Звездочеты - Анатолий Марченко
Шрифт:
Интервал:
Закладка:
— Так, блажь какого-то маляра, — пробурчал он: все, что не относилось к геологии, было ему чуждо. — И не дай ей господь потерять папку!
Дядя провел бессонную ночь, будто папка и впрямь была уже потеряна. Он не знал, что этой ночью почти не сомкнул глаз и Легостаев, весь оказавшийся во власти беспокойных дум, охвативших его, когда Тося закончила читать содержавшиеся в папке материалы.
Сперва ему хотелось узнать о поисках нефти в Сибири только по той абсолютно ясной причине, что этой работой занималась Ирина. Но после того как Тося познакомила его с материалами, дотоле вовсе ему не известными, он понял, что дело тут не только в Ирине: его захватило и покорило предчувствие небывалых открытий, у истоков которых она, его (да-да, его) Ирина, стоит, и ощутил прямую сопричастность своей судьбы с судьбой этого сурового края, в который занесла его война.
В самом деле, то, о чем читала ему Тося, было удивительно, увлекало своей загадочностью, извечным и непреодолимым желанием человека отгадать тайну. За скупыми строками он вдруг увидел борьбу людей: ученых, геологов, журналистов — всех, кто был причастен к этой борьбе. И борьба эта словно океанской волной накатывалась на скалу, где высечен был один-единственный вопрос, похожий на «Быть или не быть?», — «Есть нефть в Сибири или нет?»
Чего только не было в этой папке! Цитаты из книги Палласа «Путешествие по разным местам Российского государства» и из словаря Брокгауза и Ефрона, выписки из докладов академика Губкина и вырезки из местных и центральных газет, письма геологов.
Словарь Брокгауза и Ефрона откровенно, без ложной стеснительности, признавал, что в геологическом отношении Тобольская губерния — чистый лист бумаги, но, видимо, ради своего же престижа сообщал читателю собранные по крохам данные о некоторых местных полезных ископаемых.
В крохотном списке этих ископаемых не оказалось одного названия, ставшего теперь главным, — нефть.
Тося читала материалы один за другим, между ними не было никакой связи, и Легостаев с сожалением подумал: как было бы хорошо, если бы их комментировал ее дядя-геолог. Из тысяча девятьсот одиннадцатого года Тося перескочила в тысяча девятьсот тридцать второй, когда академик Губкин сказал:
«Сейчас надо поставить вопрос о поисках нефти на восточном склоне Урала».
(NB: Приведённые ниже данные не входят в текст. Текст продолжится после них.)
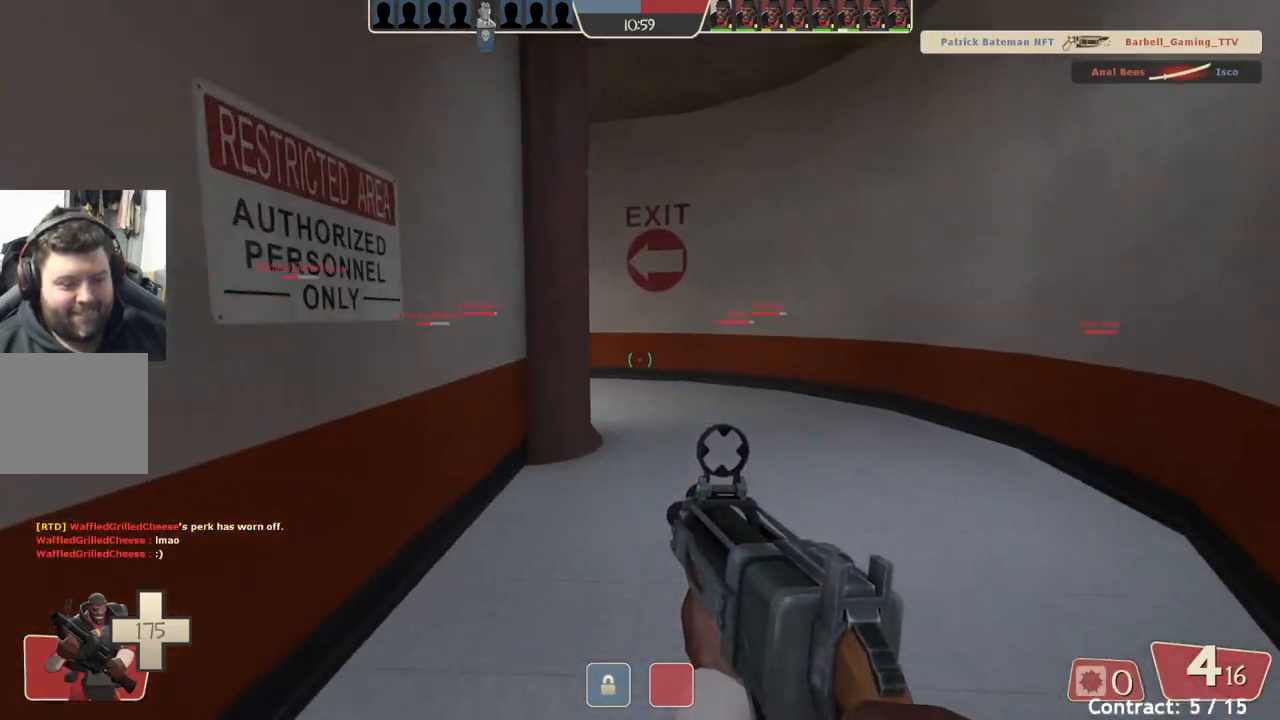
{"buttons": [], "left_stick": "up", "events": []}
А сибирская нефть уже сама, не выдержав тысячелетнего долготерпения, шла на помощь человеку, просила заприметить ее. У селения Юган со дна реки через каждые пятнадцать минут выбрасывается клубок темной маслянистой жидкости, и в бульканье его словно бы слышится признание: «Я — нефть!» Вдоль берега идет широкая полоса маслянистой пленки: «Я — нефть!» На реке Белой колхозники ловили рыбу. Пришел невод не с одною рыбой — с пучком травы, пропитанной маслянистой жидкостью. И здесь: «Я — нефть!» И наконец, отклик молчавших доселе людей: «Наша цель — найти место выхода нефти» — шапка Сургутской районной газеты «Колхозник». «Заложено 32 скважины» — опять же газета «Колхозник», весна тридцать пятого года…
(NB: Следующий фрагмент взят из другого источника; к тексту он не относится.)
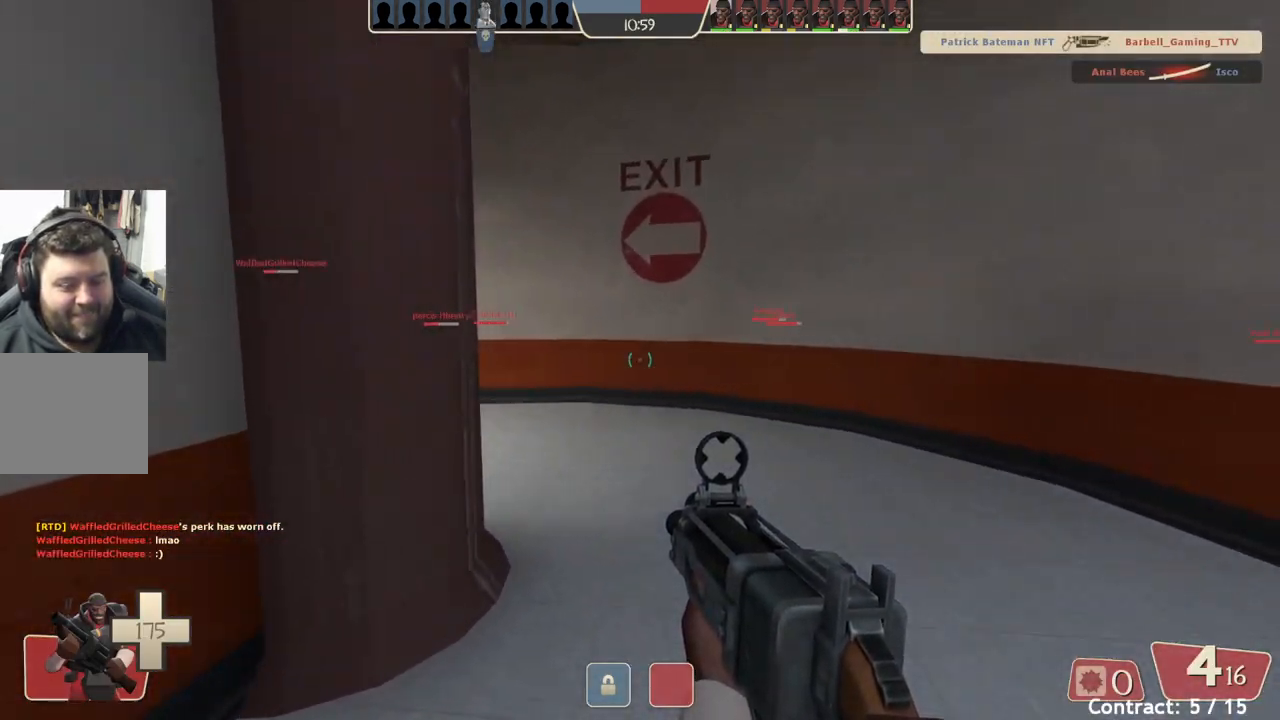
{"buttons": [], "left_stick": "up", "events": []}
Легостаев вслушивался в совершенно новые, незнакомые ему термины: юрские отложения, нефтяная фация, эпоха девона, эпоха верхнего карбона и нижней перми, эпоха верхней перми и триаса. Казалось, они ни о чем не говорили ему, эти термины, и в то же время говорили о главном: за ними стояла нефть!
Он поймал себя на мысли о том, что все-таки никогда бы не заинтересовался ни Тюменью, ни нефтью, ни тем более этими терминами, если бы все это не было связано с Ириной.
Легостаеву особенно пришлась по душе фраза: нефть рождалась на арене борьбы суши и моря! Рождалась среди пород, которые складывались в геологические эпохи этой борьбы. Борьба! Без нее нет жизни, без нее ничего не рождается на свет. Борьба суши и моря! Разве это не тема твоей живописи, художник!
Так, совершенно неожиданно для самого себя, Легостаев приобщился к поискам сибирской нефти, и это не отдалило от него Ирину (о чем он втайне мечтал, мечтал, чтобы забыть ее и избавиться от страданий), а напротив, вновь приблизило ее к нему. У него было такое состояние, словно и он готовился ехать в тайгу, с той же экспедицией, в которой работает Ирина, и вот-вот сам, на своем горбу и своим сердцем ощутит поразительный накал борьбы между сторонниками и противниками Губкина — борьбы не менее драматичной, чем схватка суши и моря…
Находясь в госпитале, Легостаев как-то не очень явственно ощутил приход весны. Зима отступала медленно, первые весенние дни были ее близкими родственниками, и Легостаев впервые понял, что за окнами хозяйничает весна, когда Тося настежь распахнула окно и засмеялась так звонко и переливчато, будто хотела, чтобы ее смех прозвучал весенней песней, будто без этого смеха ее «мальчики» так и не поймут, что в небе светит совсем другое солнце — молодое и ликующее.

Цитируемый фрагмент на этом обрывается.